Building a Website With a Custom Tech Stack for Agentic Engineering
The tech stack I chose for my website is built for quick iteration with AI tooling. I use OpenCode in my personal projects and it has really sped up my development. But something we are finding out is that the AI we use is only as good as the tools that are attached to them. The recent developments in the Open Weight models also make it very economical to develop with these tools. I use OpenRouter to connect to my OpenCode instance so I can experiment with and try different models because they are each really good at a specific task. My go to model for feature development is GLM-5 which was released this past week and is about 10 to 20 times cheaper than the roughly equivalent Claude Sonnet 4.5.
Developing with AI has made creating software more fun for me and helped me learn faster. I get less bogged down with the specific details of the syntax of a language or framework and spend more time building software that is meaningful and useful. I've never been one to entirely specialize. AI tooling and coding with LLMs make me a much more effective jack of all trades. For anyone looking to specialize in a particular framework or language, I am not sure if using AI tooling in the software development cycle will reap benefits. I got to learn Java and Spring Boot well when I was getting consistent feedback from the compiler, debugger, and lsp directly. Handing those lower levels of feedback off to the AI means I am not as familiar with the nitty gritty details of syntax but am more familiar with architectural decisions and tradeoffs.

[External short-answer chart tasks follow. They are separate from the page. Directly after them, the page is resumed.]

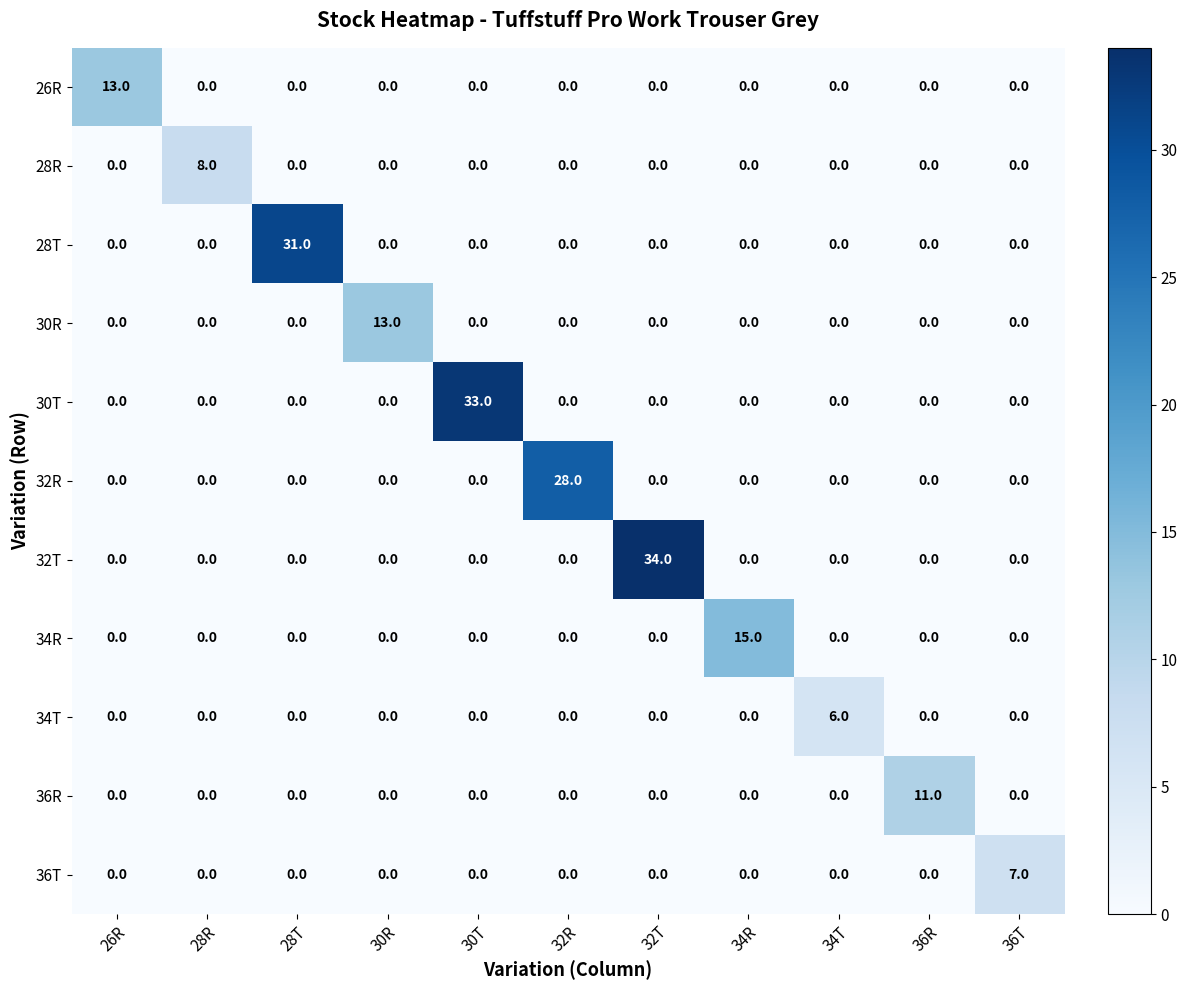

Which series has the widest spread of values?

32T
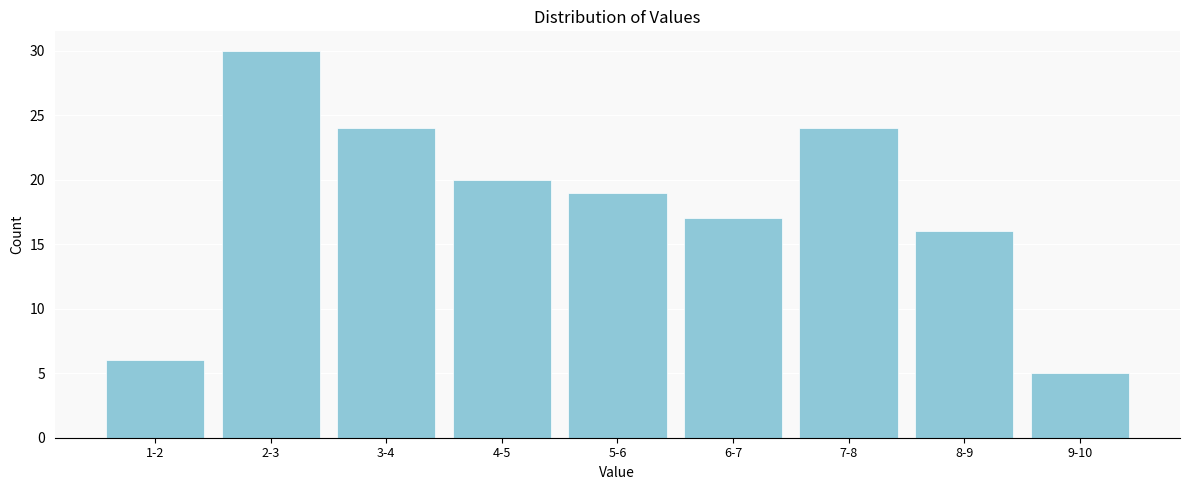

Reading left to right, what are all the values shown in this chart?

6	30	24	20	19	17	24	16	5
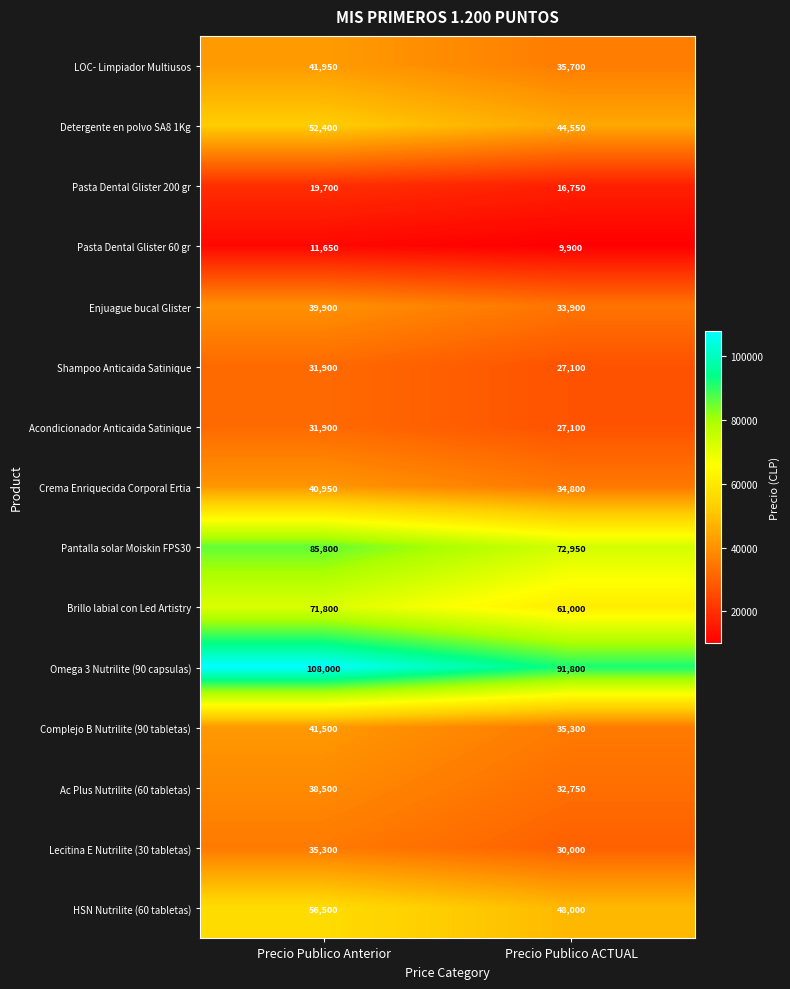

What value does the Pasta Dental Glister 200 gr series have at Precio Publico ACTUAL, to the nearest 100?

16800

In other personal projects and ones I have taken on at work, I get to consider the implications of different auth flows, how and where secrets should be stored, and the end user experience of the software I am writing. Solving for these kinds of higher level problems brings me much more joy when developing, even when considering the unpleasant challenge of auth in its many forms.
For the technical challenge of this website, I chose Bun, Eleventy, Tailwind CSS, and HTMX as the basis for my app. Bun gives a very fast JS runtime for my local development and faster builds when deploying the app. With how slow npm is these days, I am hopeful that more enterprises start to look for other solutions because after installing all my dependencies with bun I never want to go back. Eleventy and Tailwind CSS are specific choices for AI tooling. I can write my blog posts and songs in markdown which seems to be most if not all LLMs' best form of text output. Tailwind CSS is also friendly to AI since the classes that come with the library describe what they do. Finding the right classes has always been a needle in a haystack problem but all the best LLMs are great at that as well. In short, Tailwind CSS seems to be the best CSS library for use in Agentic Engineering. My choice for using HTMX is largely due to future proofing my website in case I ever want to have basic state management for a comments section or something of the sort. Right now the only benefit it gives is the ability to serve HTML fragments from the server. It is a very small performance boost but good nonetheless.
All of these technologies are still new to me. I have more learning to do with all of them and their specific quirks but it has been a very pleasant experience so far. I was able to get the kind of newspaper feel I was going for in just a couple days. And as I have made the website I have learned a lot about the technologies along the way. This is my favorite part about using these tools. My understanding of the specific technologies and their strengths and weaknesses is deeper than it was before because I can chat with the AI agent about specific technical challenges or roadblocks I am facing. Water cooler type conversations help me understand these topics much better. And the side benefit is I can ship code that is functional faster.